Jun
17
2025
Towards Genomics Reasoning Models
Ignacio L. Ibarra
Helmholtz Zentrum München
hosted by Sven Sahle
4:00 PM
SR41
Abstract
Large-scale models trained on genomic sequences and single-cell data have made impressive strides in prediction and pattern discovery. Yet many of these advances fall short of enabling biological reasoning: the ability to infer mechanistic explanations, generalize across conditions, and propose causally informed hypotheses. In this talk, I will outline a roadmap towards genomics reasoning models - systems that integrate flexible sequence representations with structured biological priors.
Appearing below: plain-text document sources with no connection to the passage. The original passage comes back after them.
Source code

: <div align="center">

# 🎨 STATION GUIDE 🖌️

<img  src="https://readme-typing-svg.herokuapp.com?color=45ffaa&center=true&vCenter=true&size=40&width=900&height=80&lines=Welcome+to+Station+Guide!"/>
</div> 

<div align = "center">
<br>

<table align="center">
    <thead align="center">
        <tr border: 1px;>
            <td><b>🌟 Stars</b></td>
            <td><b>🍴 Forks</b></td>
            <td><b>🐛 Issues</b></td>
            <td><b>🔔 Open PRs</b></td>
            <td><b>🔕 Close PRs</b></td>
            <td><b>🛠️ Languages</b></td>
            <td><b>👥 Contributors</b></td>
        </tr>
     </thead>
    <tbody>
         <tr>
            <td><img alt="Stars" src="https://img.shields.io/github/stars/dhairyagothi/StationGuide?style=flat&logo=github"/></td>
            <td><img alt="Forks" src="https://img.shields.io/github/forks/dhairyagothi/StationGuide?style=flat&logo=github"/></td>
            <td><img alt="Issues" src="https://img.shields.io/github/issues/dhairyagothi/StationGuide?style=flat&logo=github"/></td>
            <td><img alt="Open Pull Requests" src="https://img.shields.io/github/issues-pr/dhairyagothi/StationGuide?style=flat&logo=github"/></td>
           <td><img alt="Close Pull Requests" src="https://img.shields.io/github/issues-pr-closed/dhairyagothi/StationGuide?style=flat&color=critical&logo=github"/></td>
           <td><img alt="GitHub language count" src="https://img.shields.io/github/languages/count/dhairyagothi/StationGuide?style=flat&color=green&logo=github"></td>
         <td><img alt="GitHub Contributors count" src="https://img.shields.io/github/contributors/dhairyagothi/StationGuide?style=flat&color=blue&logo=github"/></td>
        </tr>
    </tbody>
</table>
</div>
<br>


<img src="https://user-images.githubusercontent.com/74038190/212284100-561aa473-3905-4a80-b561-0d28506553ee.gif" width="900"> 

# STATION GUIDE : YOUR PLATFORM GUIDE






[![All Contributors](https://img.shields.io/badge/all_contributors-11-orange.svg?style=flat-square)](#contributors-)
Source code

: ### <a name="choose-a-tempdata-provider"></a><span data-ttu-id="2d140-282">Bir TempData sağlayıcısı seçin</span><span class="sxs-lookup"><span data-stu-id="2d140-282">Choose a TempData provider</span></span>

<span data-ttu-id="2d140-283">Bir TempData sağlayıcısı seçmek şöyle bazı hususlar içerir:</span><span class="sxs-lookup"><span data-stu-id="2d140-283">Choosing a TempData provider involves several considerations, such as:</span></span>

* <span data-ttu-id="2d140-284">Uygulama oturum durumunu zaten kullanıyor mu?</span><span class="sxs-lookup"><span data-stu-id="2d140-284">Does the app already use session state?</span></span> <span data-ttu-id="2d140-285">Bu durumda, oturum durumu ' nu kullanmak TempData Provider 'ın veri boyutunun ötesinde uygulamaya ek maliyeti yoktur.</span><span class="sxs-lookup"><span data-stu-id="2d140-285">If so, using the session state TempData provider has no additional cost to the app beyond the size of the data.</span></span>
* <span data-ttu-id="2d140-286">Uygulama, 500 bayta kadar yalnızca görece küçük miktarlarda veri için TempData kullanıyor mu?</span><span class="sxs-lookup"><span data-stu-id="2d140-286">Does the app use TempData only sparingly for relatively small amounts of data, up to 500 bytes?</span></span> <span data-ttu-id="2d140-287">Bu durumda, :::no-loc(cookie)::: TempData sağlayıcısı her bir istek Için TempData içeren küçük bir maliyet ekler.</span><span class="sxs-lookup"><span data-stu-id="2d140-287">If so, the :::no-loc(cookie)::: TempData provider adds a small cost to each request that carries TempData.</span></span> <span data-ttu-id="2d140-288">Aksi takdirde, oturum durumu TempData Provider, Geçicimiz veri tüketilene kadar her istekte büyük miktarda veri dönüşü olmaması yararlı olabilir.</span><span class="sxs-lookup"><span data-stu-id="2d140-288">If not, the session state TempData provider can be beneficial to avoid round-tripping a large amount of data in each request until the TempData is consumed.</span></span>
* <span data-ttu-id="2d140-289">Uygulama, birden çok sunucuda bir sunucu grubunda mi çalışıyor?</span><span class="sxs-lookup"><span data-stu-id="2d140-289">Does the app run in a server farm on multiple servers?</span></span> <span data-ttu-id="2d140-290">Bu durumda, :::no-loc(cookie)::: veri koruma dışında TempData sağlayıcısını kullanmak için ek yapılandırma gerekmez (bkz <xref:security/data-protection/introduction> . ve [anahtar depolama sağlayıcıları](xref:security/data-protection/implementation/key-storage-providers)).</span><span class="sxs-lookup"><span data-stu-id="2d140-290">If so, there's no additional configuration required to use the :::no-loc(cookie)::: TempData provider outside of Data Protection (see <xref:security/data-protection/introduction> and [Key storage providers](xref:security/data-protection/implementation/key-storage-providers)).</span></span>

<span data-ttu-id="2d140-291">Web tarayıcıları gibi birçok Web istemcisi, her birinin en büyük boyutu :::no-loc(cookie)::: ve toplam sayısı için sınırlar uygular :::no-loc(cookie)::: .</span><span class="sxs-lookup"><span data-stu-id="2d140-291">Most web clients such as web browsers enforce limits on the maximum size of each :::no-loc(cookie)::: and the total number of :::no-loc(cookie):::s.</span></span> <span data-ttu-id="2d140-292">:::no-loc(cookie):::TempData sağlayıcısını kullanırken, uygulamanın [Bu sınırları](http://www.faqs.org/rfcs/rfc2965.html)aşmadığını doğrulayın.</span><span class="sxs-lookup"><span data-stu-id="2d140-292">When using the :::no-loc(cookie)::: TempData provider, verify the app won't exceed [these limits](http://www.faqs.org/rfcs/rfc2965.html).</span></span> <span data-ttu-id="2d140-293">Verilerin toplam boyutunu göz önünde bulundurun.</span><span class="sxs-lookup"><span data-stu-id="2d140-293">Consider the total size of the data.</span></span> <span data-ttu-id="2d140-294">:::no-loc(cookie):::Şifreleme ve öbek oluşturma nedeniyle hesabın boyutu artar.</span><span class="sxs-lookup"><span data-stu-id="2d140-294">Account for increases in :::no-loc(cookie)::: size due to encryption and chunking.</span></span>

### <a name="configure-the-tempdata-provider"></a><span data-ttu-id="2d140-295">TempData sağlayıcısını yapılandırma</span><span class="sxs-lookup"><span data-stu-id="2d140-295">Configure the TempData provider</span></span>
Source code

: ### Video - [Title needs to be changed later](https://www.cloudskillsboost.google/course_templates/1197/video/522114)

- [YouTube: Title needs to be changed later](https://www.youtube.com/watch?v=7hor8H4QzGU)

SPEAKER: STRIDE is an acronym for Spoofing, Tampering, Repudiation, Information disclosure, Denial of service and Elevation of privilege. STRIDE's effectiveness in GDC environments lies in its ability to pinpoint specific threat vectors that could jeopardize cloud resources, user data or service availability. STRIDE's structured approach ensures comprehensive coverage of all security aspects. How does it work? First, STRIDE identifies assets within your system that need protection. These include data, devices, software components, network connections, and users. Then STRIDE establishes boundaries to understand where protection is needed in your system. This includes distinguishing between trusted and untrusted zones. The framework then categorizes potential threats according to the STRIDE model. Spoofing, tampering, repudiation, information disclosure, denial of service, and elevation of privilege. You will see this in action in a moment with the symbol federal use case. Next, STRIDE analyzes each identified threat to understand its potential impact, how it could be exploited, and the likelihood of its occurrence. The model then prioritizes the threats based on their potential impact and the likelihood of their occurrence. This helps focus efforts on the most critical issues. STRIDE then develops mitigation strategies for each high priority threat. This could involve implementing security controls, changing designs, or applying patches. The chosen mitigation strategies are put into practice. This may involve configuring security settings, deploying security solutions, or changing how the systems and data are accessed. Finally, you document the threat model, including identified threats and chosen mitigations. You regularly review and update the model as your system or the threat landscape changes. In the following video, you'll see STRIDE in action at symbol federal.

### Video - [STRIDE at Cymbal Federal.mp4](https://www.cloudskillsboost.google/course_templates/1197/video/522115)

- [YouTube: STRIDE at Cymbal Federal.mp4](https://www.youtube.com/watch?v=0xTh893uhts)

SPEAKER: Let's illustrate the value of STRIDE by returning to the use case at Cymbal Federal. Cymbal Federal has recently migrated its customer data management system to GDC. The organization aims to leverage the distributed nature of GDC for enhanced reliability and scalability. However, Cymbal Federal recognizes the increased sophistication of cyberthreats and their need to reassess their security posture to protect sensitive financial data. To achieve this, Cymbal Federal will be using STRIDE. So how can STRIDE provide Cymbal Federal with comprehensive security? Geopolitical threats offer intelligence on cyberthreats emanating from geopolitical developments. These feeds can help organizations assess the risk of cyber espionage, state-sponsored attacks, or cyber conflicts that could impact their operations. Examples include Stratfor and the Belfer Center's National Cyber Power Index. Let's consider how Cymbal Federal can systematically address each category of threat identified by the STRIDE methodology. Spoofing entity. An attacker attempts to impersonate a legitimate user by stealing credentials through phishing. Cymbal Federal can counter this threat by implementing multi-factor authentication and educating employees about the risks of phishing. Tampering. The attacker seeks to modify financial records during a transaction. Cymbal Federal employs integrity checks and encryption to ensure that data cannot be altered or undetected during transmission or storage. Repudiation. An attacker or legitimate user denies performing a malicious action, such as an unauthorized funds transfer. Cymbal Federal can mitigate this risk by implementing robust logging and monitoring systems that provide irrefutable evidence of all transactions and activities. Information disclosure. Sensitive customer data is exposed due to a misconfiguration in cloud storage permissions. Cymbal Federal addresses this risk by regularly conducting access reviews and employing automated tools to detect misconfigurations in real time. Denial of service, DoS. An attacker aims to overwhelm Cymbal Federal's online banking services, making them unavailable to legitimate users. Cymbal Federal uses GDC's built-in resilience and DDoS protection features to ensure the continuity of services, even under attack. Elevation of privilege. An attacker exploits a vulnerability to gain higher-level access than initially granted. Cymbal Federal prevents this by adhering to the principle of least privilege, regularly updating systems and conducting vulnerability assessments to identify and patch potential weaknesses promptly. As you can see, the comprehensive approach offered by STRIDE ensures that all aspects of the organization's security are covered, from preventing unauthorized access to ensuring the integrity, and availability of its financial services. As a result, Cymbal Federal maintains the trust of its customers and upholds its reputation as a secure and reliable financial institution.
Rather than claiming that current models truly reason, I will introduce the concept of reasoning mining: the use of hybrid machine learning approaches to extract testable mechanistic hypotheses from complex genomic data. Two concrete applications will be discussed: (i) transcriptional repressors acting as lineage stabilizers, and (ii) host–pathogen regulatory interactions in infectious disease. Drawing on recent work including muBind and genomic language models, I will highlight opportunities and challenges in developing models that connect statistical learning to mechanistic insight.
Biosketch
Ignacio L. Ibarra is a computational biologist and machine learning researcher specializing in regulatory genomics and single-cell data integration. He completed his PhD on transcription factor cooperativity, and his work has contributed to multi-omics atlases, graph-based regulatory modeling, and the development of interpretable machine learning frameworks for genomic data. He is particularly interested in bridging biology and AI to build sequence-to-insight models that advance our understanding of biology and support therapeutic discovery.